[[ SUPPLIED MATERIAL open ]]

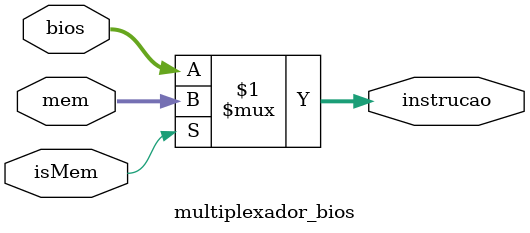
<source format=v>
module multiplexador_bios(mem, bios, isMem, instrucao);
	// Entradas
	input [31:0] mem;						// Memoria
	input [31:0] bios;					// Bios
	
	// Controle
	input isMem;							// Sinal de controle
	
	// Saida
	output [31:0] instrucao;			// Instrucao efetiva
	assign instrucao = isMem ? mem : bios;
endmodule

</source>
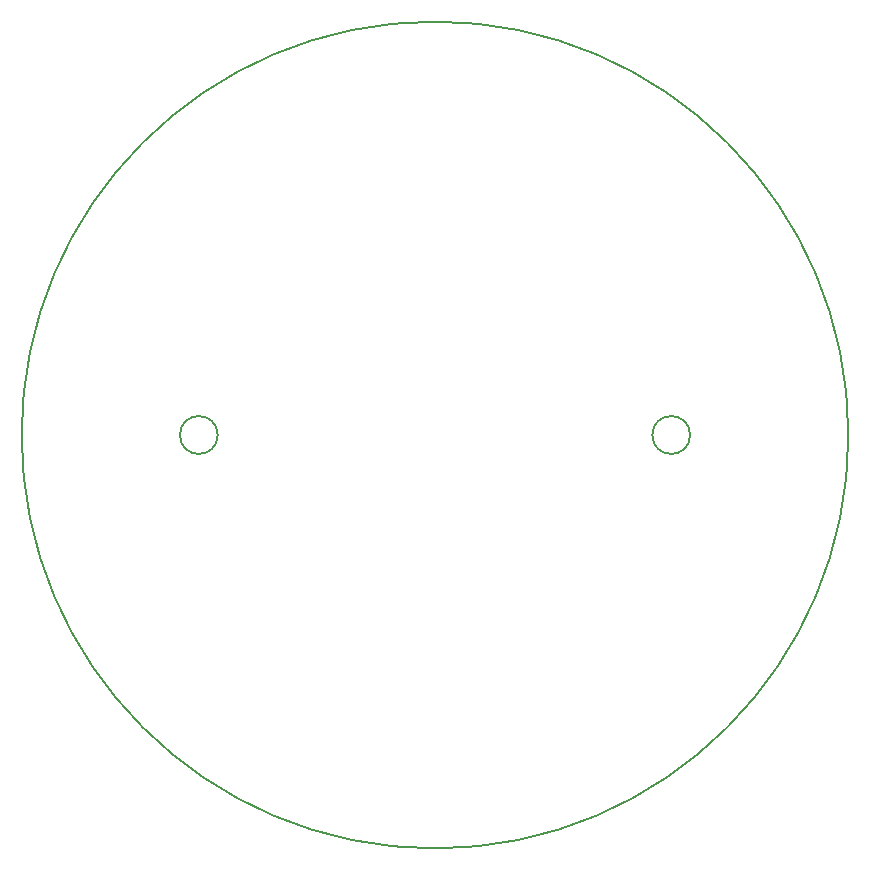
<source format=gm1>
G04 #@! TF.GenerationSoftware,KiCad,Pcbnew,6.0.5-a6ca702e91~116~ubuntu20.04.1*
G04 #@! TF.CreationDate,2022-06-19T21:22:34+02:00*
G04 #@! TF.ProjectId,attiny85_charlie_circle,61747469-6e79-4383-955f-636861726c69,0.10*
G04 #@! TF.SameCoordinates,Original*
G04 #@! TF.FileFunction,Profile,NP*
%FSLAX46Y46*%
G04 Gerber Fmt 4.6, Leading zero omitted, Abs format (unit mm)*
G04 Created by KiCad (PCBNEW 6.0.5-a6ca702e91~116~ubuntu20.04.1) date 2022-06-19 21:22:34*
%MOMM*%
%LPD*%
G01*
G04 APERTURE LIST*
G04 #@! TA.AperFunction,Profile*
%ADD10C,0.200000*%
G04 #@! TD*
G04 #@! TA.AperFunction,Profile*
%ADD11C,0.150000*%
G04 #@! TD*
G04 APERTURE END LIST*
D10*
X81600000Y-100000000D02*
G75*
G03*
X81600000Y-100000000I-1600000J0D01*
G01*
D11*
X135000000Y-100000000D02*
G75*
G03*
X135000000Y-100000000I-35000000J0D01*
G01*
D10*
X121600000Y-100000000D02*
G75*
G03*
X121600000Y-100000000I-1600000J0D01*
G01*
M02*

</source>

[[ SUPPLIED MATERIAL closed ]]

● **TASK ITEM**: Leave the pictures out and print the records above exactly as they stand.

● **EXERCISE OUTPUT**:
<source format=v>
module multiplexador_bios(mem, bios, isMem, instrucao);
	// Entradas
	input [31:0] mem;						// Memoria
	input [31:0] bios;					// Bios
	
	// Controle
	input isMem;							// Sinal de controle
	
	// Saida
	output [31:0] instrucao;			// Instrucao efetiva
	assign instrucao = isMem ? mem : bios;
endmodule

</source>
<source format=gm1>
G04 #@! TF.GenerationSoftware,KiCad,Pcbnew,6.0.5-a6ca702e91~116~ubuntu20.04.1*
G04 #@! TF.CreationDate,2022-06-19T21:22:34+02:00*
G04 #@! TF.ProjectId,attiny85_charlie_circle,61747469-6e79-4383-955f-636861726c69,0.10*
G04 #@! TF.SameCoordinates,Original*
G04 #@! TF.FileFunction,Profile,NP*
%FSLAX46Y46*%
G04 Gerber Fmt 4.6, Leading zero omitted, Abs format (unit mm)*
G04 Created by KiCad (PCBNEW 6.0.5-a6ca702e91~116~ubuntu20.04.1) date 2022-06-19 21:22:34*
%MOMM*%
%LPD*%
G01*
G04 APERTURE LIST*
G04 #@! TA.AperFunction,Profile*
%ADD10C,0.200000*%
G04 #@! TD*
G04 #@! TA.AperFunction,Profile*
%ADD11C,0.150000*%
G04 #@! TD*
G04 APERTURE END LIST*
D10*
X81600000Y-100000000D02*
G75*
G03*
X81600000Y-100000000I-1600000J0D01*
G01*
D11*
X135000000Y-100000000D02*
G75*
G03*
X135000000Y-100000000I-35000000J0D01*
G01*
D10*
X121600000Y-100000000D02*
G75*
G03*
X121600000Y-100000000I-1600000J0D01*
G01*
M02*

</source>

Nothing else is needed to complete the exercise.